Numerous news outlets are perpetuating grossly irresponsible mischaracterizations of Indiana’s new self-defense law, which results from amendments to the state’s Castle Doctrine law approved by the General Assembly last session. “Indiana law that let’s citizens shoot at police” said the San Francisco Chronicle headline. And there was this from Bloomberg News: “NRA-backed law spells out when Indianans may open fire on police.” It’s open season on cops! Run for your lives, men in blue!

What hysterical nonsense. And it doesn’t help that people such as Tim Downs, president of the Indiana State Fraternal Order of Police, are being quoted with such alarming predictions as, “It just puts a bounty on our heads.” No, it does not. It merely negates The Indiana Supreme Court’s incomprehensible ruling last year that “there is no right to reasonably resist entry by police.”

And the ruling was completely unnecessary.

The case in question involved one Richard Barnes, involved in a verbal altercation with his wife. Police were called in to investigate possible domestic violence, and Barnes’ wife begged him to let them in. He refused, but police went in anyway.
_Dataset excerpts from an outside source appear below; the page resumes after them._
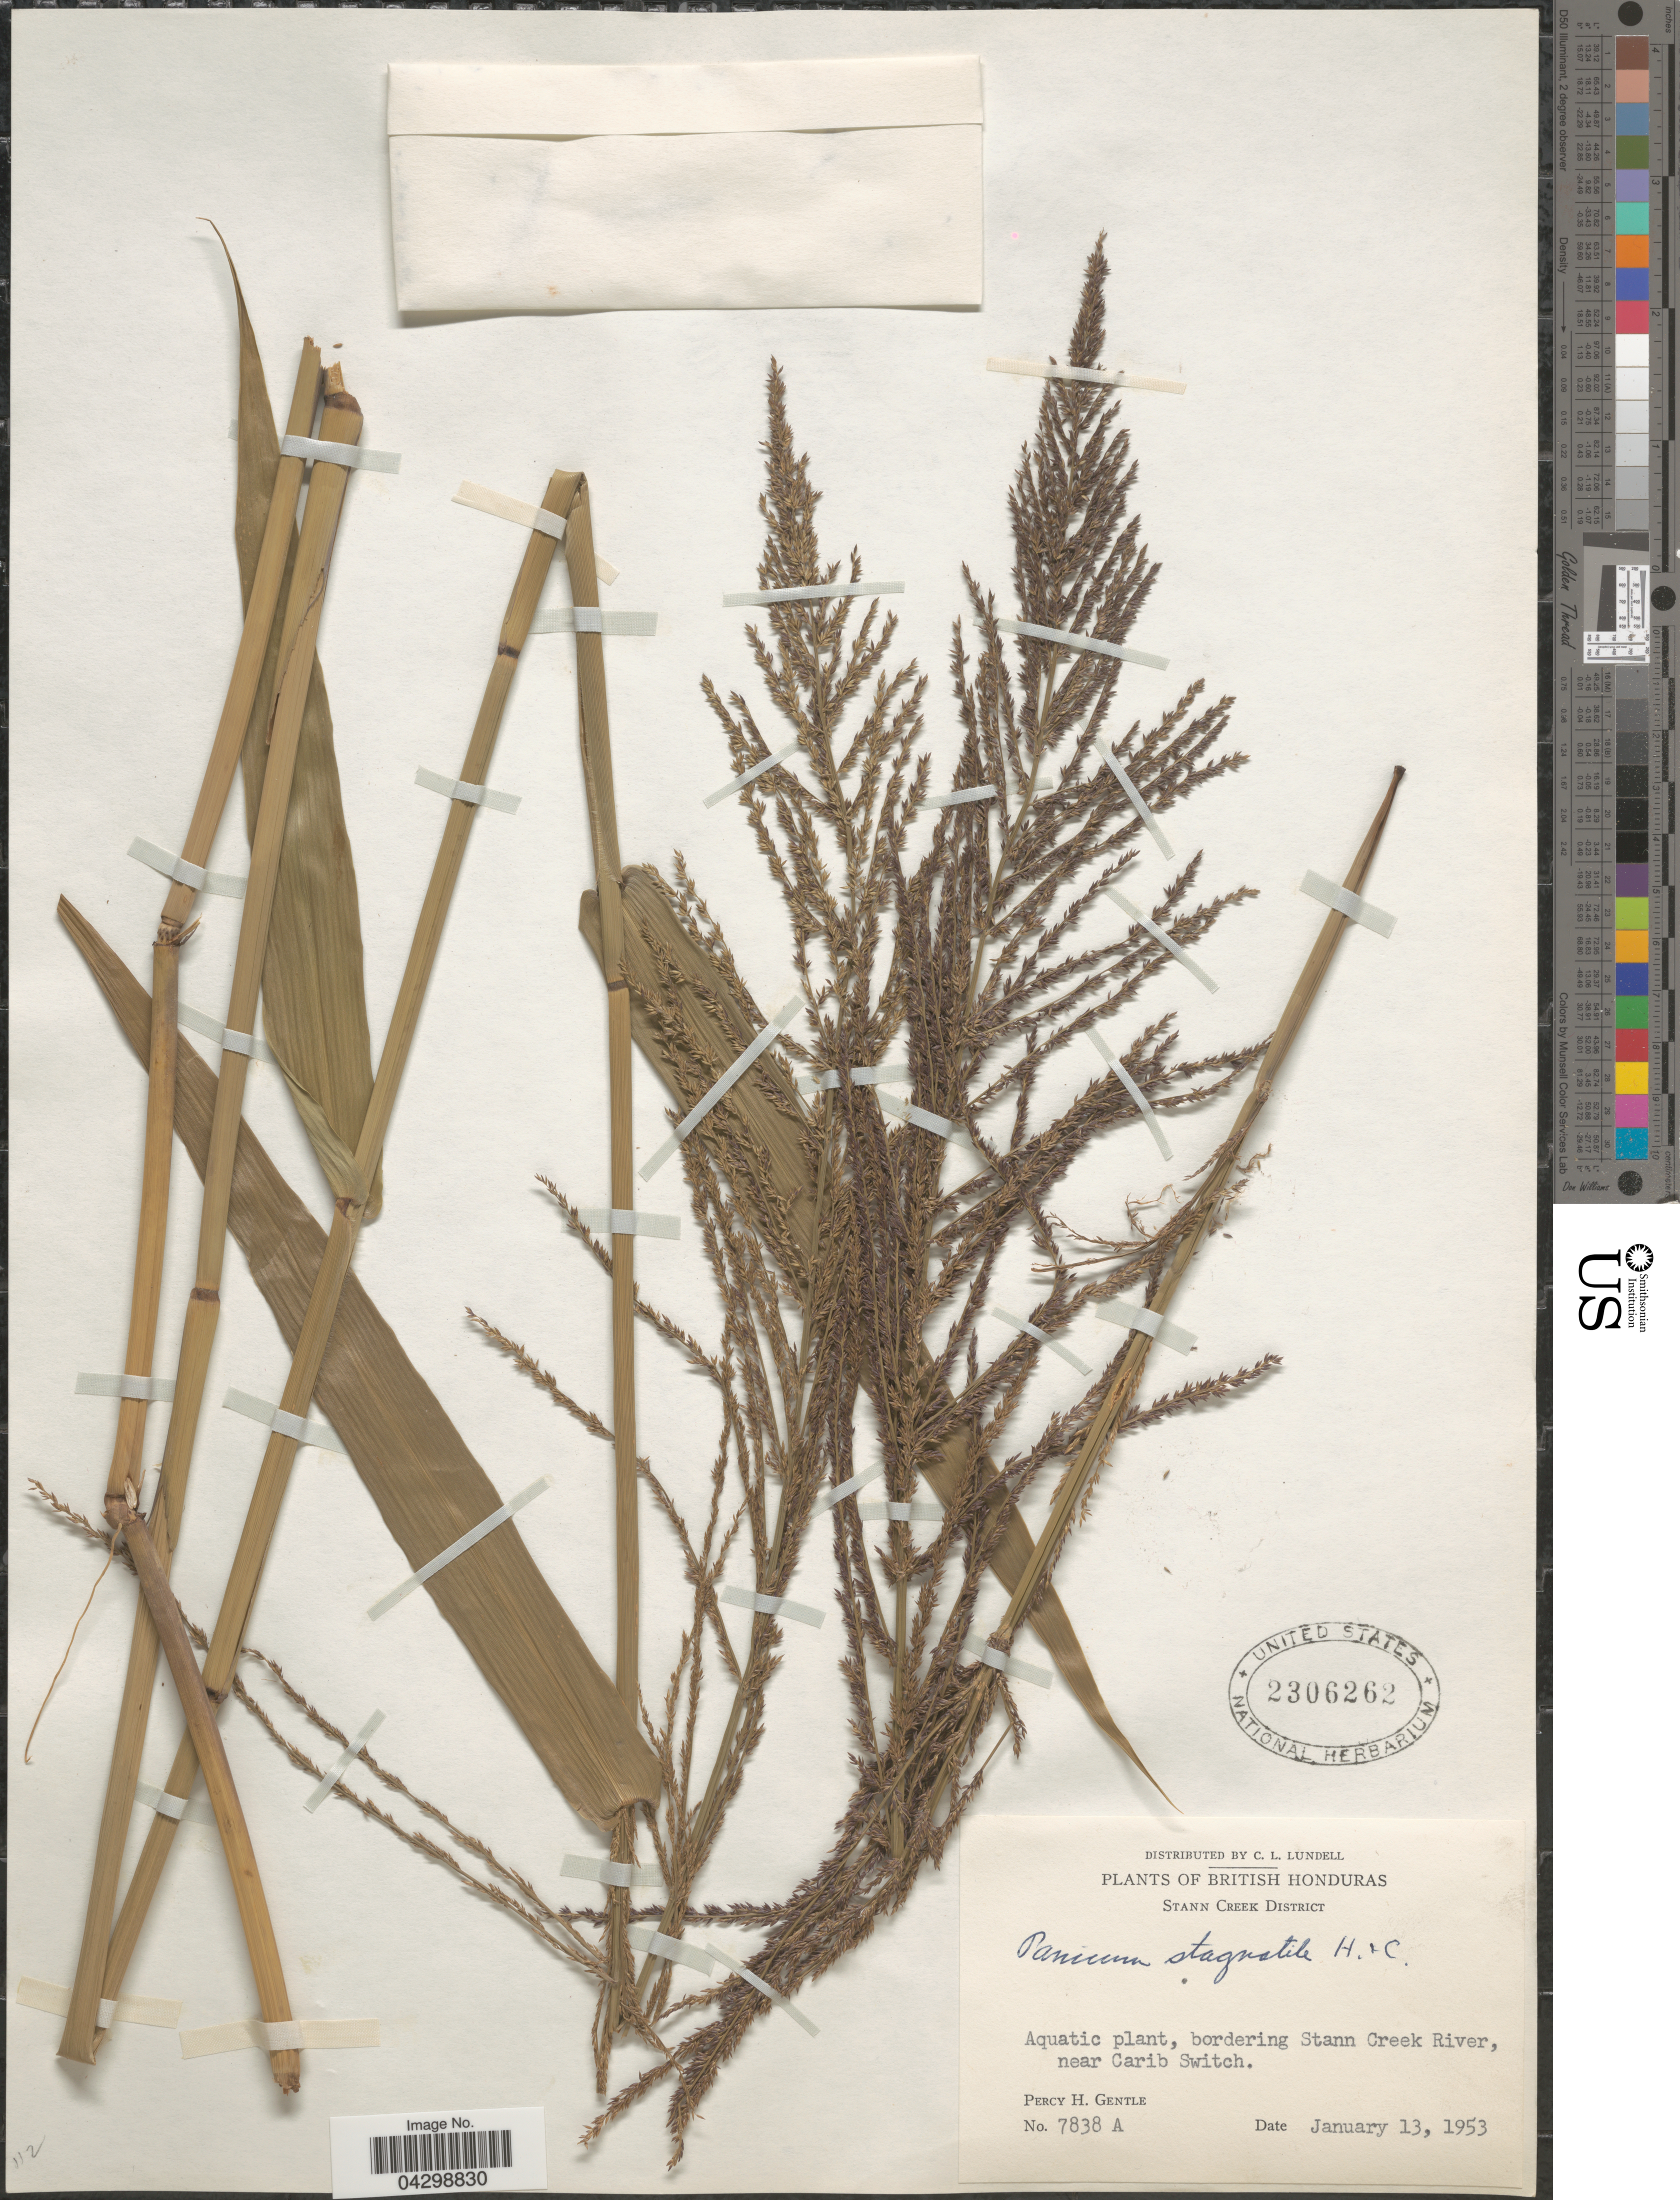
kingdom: Plantae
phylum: Tracheophyta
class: Liliopsida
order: Poales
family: Poaceae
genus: Panicum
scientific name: Panicum stagnatile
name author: Hitchc. & Chase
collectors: P. H. Gentle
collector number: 7838A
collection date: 1953-01-13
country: Belize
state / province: Stann Creek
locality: British Honduras. Stann Creek District. Aquatic plant, bordering Stann Creek River, near Carib Switch.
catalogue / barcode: US 2306262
Barnes shoved an officer to prevent entry, and he was arrested and eventually convicted of battery on a police officer, disorderly conduct and resisting arrest. He appealed, saying that because police entered his home illegally, he was entitled to use force to keep them out.

There are such things as “exigent circumstances,” such as the possibility of imminent danger, that allow police to bend the rules to get the job done in a hurry. Given the possibility of domestic violence, the justices could have easily cited those circumstances in ruling the police entry legal, and they should have. Instead, they went much further and, by their own admission, went against hundreds of years of precedent.

There was such an angry – and justified – backlash against the ruling that the General Assembly had little choice but to act. And all it did was restore a reasonable right to self-defense Hoosiers had always enjoyed until last year.

Police are put on a level playing field with everybody else. They have to have justified cause to breach the security of our homes. But – and please don’t forget this – if we do use force against them, we have to justify its use and the level of its use as reasonable under the circumstances. We do not have an excuse just to start hammering on police. “Self-defense” has always been and always will be a claim that has to be backed up.